On the 2nd of June 1987, about 4 p.m., George Newell and I arrived by car in Pilot Mound. We had already learned on this trip that for information, go to the local museum, the Senior Citizens' centre, the undertaker or the town office. We had also learned that prairie people are friendly and helpful. The town office in Pilot Mound was easily found and was still open. When I explained my purpose to the bright young lady behind the counter, she at once found two Grain listings in the local phone book. They had to be relatives of Frank. One was a widow in town, Frank’s daughter-in-law. The other was Wm. F., Frank’s son, located on “NE27-2-10,” about 8 miles east. We soon found the widow, who, after being satisfied that we were genuine and harm less, phoned her brother-in-law on the farm and cheerfully showed us which road to follow.
We could not help arriving at 5 p.m., an awkward time for unexpected visitors. recognized the substantial old farm house at once, and the old barn which had been face-lifted with a new roof and coat of paint but the surroundings had changed. Lovely shade trees had matured and neat hedges bordered green lawns and flowers. Bill, the little 4-year-old of 1918, now retired in his 70s, welcomed us and introduced his sweet wife, Margaret, Luckily I had with me the four photos taken in 1918, which were of great interest. Bill identified each of the family group, whose names I had forgotten, except Frank’s.
While Bill took George and me for a tour of the complex, Margaret prepared a pot-luck supper as if by magic. The old house had been modernized, tastefully decorated and furnished. When I went upstairs to freshen up in the bathroom, I noticed along the corridor the very room in which I had slept so long ago. I refrained from peeking. One of Bill’s hobbies is collecting old one-cylinder gas engines. After supper we had a tour to inspect these in various sheds. They require more room than stamp collecting! The one-lunger powering the buzz saw in my 1918 photo had been donated for scrap during the war. It would have been a prize item.

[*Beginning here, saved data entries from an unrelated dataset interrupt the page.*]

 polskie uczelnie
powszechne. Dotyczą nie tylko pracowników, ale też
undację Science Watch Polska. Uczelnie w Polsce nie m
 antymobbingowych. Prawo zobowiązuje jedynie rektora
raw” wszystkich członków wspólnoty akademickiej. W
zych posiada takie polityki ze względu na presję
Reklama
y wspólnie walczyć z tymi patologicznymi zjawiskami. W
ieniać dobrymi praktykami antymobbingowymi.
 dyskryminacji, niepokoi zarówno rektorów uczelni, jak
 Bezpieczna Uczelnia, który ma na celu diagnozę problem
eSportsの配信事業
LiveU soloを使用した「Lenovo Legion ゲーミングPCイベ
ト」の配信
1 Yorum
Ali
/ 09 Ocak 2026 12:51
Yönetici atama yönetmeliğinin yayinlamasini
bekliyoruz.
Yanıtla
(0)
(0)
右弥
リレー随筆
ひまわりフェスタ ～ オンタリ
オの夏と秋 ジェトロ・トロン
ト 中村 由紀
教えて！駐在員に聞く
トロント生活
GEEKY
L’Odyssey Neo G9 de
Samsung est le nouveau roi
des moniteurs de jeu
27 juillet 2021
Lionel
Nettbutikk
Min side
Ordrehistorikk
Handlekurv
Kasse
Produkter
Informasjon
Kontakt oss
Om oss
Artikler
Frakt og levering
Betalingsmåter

Of course, in 1918 Bill was too young to remember me, but he enjoyed what I could tell him of those days. He said that the old McDonald farm, which I have mentioned, is still occupied by a son, Jim. It would have been fun to visit him too. Our hosts urged us to stay the night but as we wanted to be on our way at first light next morning, we had to decline.

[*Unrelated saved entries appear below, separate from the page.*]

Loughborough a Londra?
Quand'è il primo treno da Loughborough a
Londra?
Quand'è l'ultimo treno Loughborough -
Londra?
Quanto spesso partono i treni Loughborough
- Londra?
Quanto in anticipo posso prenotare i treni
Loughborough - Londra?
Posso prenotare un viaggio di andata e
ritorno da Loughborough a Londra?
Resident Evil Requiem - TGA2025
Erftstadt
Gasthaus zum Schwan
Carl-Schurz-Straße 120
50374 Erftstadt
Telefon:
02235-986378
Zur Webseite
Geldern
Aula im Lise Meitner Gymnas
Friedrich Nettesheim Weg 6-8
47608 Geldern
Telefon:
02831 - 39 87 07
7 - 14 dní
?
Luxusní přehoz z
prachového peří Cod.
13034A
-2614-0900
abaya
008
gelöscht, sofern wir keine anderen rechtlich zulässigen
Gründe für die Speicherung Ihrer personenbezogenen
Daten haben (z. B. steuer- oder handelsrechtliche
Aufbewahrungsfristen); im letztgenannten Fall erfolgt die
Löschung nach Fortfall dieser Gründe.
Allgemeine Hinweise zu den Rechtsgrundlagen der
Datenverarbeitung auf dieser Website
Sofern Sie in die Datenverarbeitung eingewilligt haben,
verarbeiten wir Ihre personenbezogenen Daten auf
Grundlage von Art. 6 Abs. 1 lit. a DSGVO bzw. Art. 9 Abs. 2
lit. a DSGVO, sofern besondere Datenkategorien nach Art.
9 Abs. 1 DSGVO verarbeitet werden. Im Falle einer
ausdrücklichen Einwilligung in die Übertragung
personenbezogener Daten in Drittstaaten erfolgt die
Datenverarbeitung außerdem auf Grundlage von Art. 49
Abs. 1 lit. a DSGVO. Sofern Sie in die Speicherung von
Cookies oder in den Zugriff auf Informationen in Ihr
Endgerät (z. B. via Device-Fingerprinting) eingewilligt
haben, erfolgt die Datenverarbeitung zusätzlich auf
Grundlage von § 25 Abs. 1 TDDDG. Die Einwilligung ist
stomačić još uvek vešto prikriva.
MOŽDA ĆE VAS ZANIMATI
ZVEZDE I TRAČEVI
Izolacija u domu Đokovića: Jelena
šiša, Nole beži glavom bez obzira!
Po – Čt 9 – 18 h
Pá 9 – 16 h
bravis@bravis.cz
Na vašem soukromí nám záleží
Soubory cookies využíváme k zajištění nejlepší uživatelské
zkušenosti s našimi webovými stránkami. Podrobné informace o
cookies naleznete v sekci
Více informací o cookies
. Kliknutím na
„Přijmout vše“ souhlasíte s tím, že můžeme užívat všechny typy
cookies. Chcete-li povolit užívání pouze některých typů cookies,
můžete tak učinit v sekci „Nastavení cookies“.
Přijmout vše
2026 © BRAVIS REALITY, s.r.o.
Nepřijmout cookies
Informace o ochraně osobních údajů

Beside family roots in Winnipeg, I have them in Elgin, Stockton, Gladstone and Minnedosa, all not far from Purves and which I wanted to include on our trip. Two friends in later life had connections with Pilot Mound. Mrs. Isabel Perry (nee McNaught) now of Beaverlodge, Alberta, attended high school there circa 1910. The late Archdeacon Ray B. Horsefield, the celebrated Cree linguist, was assigned to the Pilot Mount Parish, 1957-60. It is a small world. Since returning home, I sent prints of my 1918 Purves photos to Bill and Margaret which they appreciated.
If I am spared to attend the devotions at Victoria’s Cenotaph with my fellow Legionnaires on Remembrance Day, I shall wish I could add to my modest array of World War II medals the little insignia of my service in World War I, as a Soldier of the Soil. Thanks to Norman King and Harry Borden, I now have a picture of the coveted badge.